闇が渦巻く世界の果てで
「嘘──だ──なぜ────なぜなぜなぜなぜなぜなぜなぜ‼︎」
おかしい
天陽さんらしくない声を出し、「なぜ」と繰り返すその様子は、あまりにも不気味だった。
天陽さんの異常に気づいたのは、僕たちだけではない。
勿論、トールさんも気づいた。こちらの方を見てから顔を顰めたのが分かる。
「どいつもこいつも──使い物にならないものばっか────」
トールさんはそう言うと、流れるようにレンさんに魔力をぶつけた。
レンさんは力尽きたかのようにその場に崩れ落ちる。
「うざい────みんなウザイなぁ──邪魔者ばっかだ。

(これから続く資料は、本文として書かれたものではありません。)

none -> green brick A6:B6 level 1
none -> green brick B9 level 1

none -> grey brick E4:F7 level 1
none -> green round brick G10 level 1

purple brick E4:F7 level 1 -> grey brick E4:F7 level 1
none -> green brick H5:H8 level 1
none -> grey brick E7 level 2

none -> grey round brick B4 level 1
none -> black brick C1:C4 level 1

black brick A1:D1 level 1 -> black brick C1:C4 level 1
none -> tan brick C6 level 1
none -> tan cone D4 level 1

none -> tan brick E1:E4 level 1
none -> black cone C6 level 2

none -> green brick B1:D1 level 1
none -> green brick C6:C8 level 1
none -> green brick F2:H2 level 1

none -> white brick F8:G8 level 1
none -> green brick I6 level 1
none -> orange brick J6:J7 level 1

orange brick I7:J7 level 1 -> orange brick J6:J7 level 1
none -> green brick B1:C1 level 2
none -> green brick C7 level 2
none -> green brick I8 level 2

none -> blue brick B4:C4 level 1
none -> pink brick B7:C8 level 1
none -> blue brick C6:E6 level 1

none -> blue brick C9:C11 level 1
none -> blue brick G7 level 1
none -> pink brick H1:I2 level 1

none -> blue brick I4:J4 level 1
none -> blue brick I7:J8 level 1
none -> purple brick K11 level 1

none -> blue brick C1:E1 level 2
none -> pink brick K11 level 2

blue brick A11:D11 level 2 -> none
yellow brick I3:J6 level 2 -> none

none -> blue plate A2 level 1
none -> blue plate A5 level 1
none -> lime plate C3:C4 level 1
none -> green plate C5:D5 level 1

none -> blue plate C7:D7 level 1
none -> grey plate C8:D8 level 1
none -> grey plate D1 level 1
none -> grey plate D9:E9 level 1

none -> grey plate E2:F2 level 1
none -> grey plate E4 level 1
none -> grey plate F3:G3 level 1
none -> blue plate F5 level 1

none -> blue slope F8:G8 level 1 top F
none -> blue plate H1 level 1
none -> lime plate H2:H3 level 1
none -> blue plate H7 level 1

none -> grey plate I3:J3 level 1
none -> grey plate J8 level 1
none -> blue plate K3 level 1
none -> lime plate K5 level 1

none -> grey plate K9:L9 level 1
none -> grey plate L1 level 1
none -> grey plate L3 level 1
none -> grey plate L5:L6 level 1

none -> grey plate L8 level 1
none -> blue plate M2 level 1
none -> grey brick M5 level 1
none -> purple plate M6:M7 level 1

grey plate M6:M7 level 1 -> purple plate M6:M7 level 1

こうやって、いつもいつもいつもいつも俺の邪魔ばっかして──ウザイ。本当にウザい。消えてしまえばいいのに」
トールさんは、ぶつぶつと呟きながら涙を流していた。
悔しそうに、悲しそうにそれでいて楽しそうに笑った。
「全員死ねよ」
トールさんは短くそう言い捨て、もう一度息を吸ってから口を開く。
「俺とユカ以外、全員死ねよ。消えてしまえ」
「やばい」そう思った時には、すでに遅かった。
爆発した──
地球全体を覆うように真っ赤な光が広がり、そして爆発する。
粉々になって降ってくる物が何かなんて分からなかった。
家の瓦、電球、コンクリート、動物、誰かの腕、足、目──
周りにあったはずの物は、何もない。
全てが粉々に砕かれ、跡形もない。
勿論それは、きっと、僕たちも例外ではないんだろう。